---------- THE DATA ----------
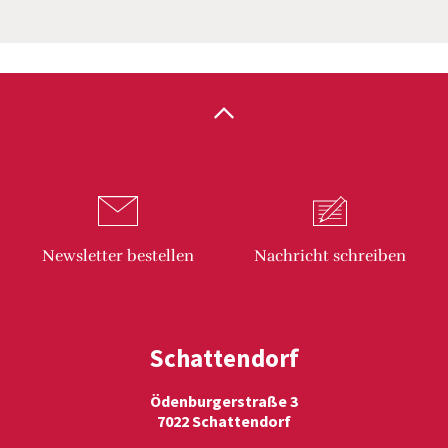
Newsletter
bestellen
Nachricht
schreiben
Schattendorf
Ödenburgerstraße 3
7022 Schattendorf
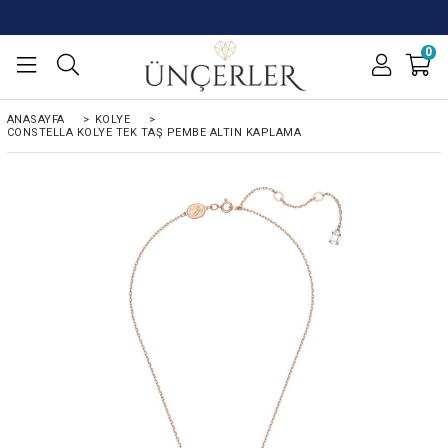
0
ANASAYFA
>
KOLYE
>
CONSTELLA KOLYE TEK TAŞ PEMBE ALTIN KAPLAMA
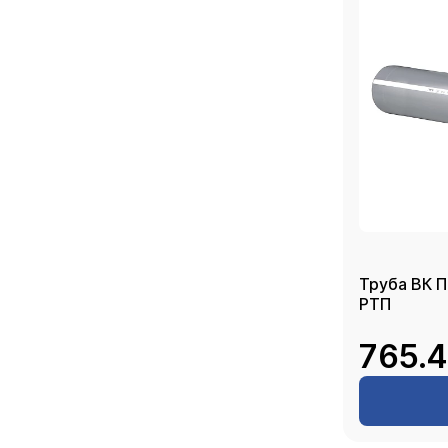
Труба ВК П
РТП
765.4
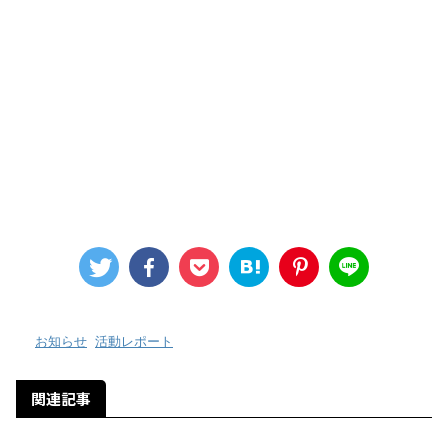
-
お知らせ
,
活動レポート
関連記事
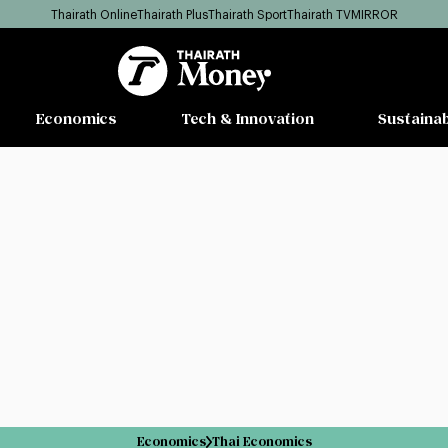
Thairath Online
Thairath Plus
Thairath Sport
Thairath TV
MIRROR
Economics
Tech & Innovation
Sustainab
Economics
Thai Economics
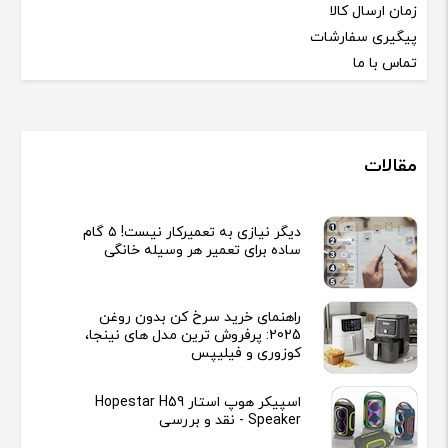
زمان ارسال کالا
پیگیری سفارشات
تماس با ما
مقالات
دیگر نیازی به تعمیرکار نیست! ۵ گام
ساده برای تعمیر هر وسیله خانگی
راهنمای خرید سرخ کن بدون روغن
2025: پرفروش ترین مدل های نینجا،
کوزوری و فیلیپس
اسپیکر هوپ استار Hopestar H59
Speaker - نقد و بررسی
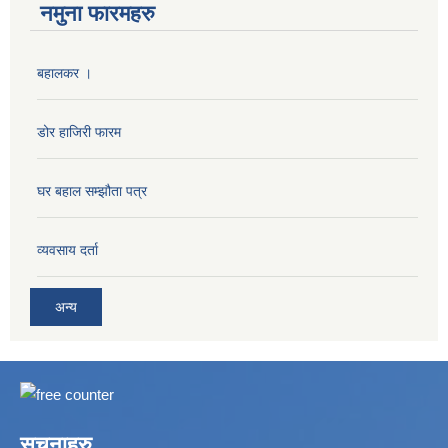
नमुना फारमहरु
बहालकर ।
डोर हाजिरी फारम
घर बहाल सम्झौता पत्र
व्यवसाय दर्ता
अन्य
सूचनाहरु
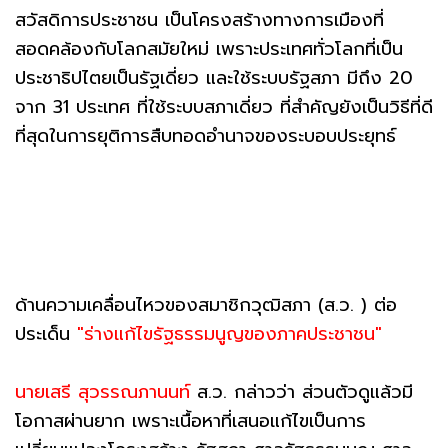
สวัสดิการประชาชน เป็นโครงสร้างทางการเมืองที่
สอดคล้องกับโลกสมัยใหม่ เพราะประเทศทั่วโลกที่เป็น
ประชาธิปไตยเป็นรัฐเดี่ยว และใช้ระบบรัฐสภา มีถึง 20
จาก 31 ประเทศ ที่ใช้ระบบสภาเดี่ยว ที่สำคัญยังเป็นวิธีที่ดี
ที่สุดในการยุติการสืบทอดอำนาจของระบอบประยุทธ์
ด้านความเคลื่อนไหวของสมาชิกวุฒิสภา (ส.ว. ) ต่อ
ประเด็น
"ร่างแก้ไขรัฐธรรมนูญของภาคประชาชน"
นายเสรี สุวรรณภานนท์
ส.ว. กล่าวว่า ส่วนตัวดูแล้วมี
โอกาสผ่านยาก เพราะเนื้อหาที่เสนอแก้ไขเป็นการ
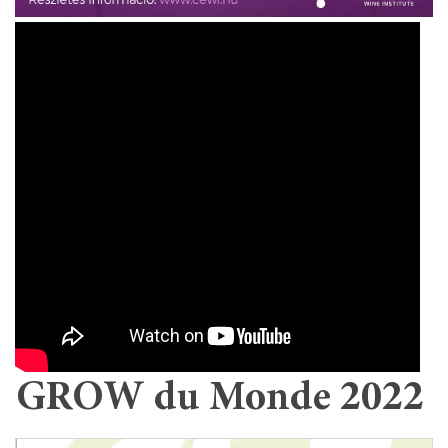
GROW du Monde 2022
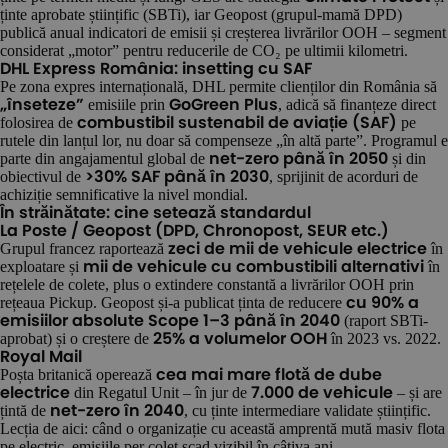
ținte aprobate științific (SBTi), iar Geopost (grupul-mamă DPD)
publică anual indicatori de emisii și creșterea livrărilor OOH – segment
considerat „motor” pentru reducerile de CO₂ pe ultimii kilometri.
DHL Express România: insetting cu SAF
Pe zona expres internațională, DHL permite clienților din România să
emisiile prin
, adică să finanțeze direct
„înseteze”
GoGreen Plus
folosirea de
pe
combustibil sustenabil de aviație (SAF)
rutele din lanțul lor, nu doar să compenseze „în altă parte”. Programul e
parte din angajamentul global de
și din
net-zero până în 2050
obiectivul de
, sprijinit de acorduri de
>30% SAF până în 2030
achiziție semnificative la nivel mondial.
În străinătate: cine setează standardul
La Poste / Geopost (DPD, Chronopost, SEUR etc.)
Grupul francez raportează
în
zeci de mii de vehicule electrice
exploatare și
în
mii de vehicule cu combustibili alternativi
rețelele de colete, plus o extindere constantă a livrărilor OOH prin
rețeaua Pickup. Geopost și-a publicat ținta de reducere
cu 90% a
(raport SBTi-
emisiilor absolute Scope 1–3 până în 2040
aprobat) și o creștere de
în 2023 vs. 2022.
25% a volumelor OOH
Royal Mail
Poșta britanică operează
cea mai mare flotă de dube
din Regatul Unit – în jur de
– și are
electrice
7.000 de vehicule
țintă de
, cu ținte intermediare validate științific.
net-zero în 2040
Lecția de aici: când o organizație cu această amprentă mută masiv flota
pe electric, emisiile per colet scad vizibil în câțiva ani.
----------
> [AIM OF THE TASK]: Find each line in the records that contains the word "științific" with the same capitalization, and copy those lines in full.

> [ANSWER]:
ținte aprobate științific (SBTi), iar Geopost (grupul-mamă DPD)
, cu ținte intermediare validate științific.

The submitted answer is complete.